Error during 7. Cleanup

Cleanup step will never fail but remote publishing doesn't end properly if the process takes too long. The staging server keeps waiting for the remote server to finish the import. After some time, the staging server will get a timeout and its connection will be reset. When this happens, the staging server will clean up on its side and set the status of the process to "failed". However, the import process continues on the other end (remote server) and might succeed. You'll end up with a wrong status and a "last publication date" not correctly set. To avoid this situation:

  • Try to optimize your infrastructure (CPU, Memory, IO, ...)
  • Configure timeouts (proxy server, application server, switch, etc.) for your conveniance. But don't set timeout value too high!

If you get into the situation that the publication technically succeeded but was reported as failure because of some timeout, start another publication and set the date range to "Last 12 hours". This smaller publication should execute faster, succeed and update the "last publication date" correctly. Your environment will then be ready for further publications.

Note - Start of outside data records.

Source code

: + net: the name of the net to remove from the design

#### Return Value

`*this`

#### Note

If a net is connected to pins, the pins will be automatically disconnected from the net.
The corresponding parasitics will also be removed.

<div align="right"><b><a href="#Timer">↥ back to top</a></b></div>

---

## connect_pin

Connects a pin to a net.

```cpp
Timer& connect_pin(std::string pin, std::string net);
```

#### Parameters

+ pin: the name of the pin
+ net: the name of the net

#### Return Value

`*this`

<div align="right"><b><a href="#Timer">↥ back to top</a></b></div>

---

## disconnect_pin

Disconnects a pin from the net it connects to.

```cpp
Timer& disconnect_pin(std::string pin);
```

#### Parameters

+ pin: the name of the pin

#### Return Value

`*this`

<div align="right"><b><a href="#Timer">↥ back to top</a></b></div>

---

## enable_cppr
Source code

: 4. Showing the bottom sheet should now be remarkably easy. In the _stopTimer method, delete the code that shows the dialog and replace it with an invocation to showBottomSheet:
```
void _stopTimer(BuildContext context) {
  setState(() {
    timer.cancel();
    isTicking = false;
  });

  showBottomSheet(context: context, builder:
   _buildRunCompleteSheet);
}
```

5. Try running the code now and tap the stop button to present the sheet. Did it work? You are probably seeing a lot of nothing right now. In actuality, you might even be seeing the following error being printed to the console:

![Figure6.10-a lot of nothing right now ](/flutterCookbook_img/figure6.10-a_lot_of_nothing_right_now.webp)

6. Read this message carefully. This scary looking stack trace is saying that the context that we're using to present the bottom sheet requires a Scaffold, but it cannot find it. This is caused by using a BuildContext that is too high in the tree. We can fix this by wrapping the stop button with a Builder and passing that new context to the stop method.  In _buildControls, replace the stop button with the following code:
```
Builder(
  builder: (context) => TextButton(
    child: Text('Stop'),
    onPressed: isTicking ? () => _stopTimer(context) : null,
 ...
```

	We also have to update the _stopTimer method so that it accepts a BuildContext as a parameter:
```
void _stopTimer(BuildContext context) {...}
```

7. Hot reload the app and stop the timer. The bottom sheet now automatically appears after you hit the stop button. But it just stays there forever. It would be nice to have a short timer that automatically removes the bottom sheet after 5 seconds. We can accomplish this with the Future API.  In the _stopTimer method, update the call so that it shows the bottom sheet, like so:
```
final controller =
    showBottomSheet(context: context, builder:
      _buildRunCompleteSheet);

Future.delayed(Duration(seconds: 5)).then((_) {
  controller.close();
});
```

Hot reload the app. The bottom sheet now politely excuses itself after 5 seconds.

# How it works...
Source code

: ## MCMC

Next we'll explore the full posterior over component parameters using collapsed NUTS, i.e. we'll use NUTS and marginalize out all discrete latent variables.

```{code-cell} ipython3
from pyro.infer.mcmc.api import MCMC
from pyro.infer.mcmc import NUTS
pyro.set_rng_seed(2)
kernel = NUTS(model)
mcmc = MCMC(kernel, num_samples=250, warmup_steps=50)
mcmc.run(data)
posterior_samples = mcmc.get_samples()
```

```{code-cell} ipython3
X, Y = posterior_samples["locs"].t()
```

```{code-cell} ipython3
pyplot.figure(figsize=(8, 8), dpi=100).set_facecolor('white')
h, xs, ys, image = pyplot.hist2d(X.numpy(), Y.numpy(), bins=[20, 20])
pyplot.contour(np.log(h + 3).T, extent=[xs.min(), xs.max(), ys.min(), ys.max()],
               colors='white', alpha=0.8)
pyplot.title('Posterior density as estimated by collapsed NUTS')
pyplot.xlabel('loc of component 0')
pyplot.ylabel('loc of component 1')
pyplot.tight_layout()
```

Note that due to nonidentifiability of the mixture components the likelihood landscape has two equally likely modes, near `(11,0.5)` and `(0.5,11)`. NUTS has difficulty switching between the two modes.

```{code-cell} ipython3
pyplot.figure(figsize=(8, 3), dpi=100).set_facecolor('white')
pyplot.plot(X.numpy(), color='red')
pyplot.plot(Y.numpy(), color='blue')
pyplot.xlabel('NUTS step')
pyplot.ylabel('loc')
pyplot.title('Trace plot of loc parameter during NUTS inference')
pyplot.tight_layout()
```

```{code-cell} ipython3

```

Remote publishing, best practices

  • Disable version history by default (journal.publish.version.history.by.default=false). On production, you won't need all the versions but only the latest approved ones.
  • When using asset publisher, don't choose a scope which is different than "Current site" or "Global" with staging. Your asset publisher won't work after publication any more because the group ids are different on the two environments. There are strategies to make it work but they are too complicated to be explained here :-)
  • Enable and experiment remote publishing as soon as possible. Make sure to test the process with archives that are bigger than 10 MB before assuming that everything works perfectly.

Still doesn't work?

If remote publishing won't work in your environment, consider trying one of these:

  • If you're using a cluster, try to disable all but one node.
  • If a proxy server is installed in front of your application server, try publishing directly to the application server (by opening firewalls if any)
  • If using a SSL connexion for the remote publishing process, try without it (http).
  • Try moving your remote server on the same network.
  • Try moving your remote server on the same machine.
Above experimentations are not permanent solutions but will help you identify the issue.

--

Share your experience with me!

Blogs
Hi Sven,
Kudos to you, this is damn useful blog emoticon

And this is so nicely covered and explained.

Looking forward for the more details (maybe some guidance steps) on the case you mentioned emoticon
--------
When using asset publisher, don't choose a scope which is different than "Current site" or "Global" with staging. Your asset publisher won't work after publication any more because the group ids are different on the two environments. There are strategies to make it work but they are too complicated to be explained here :-)
--------
Thanks Gaurav!

Regarding the asset publisher, I didn't include the instructions there because I know that Liferay will probably fix this "issue" in the next version. If you still want to do it in 6.2, here is the trick:
1) Create as many sites as you think you'll need for the next X years.
2) Duplicate the environment (copy BD + /data) in order to create your staging environment
3) Now, you have Staging and Production that have sites with same group IDs. Your asset publisher will still work on production after publication because group ids will be the same.
4) When you'll be out of sites, you'll have to redo the same technique: duplicate the production and re-create your staging environment. This is annoying, so better create enough sites in advance. Hopefully Liferay will change the AssetPublisher exporter such ids will properly be adapted during export/import.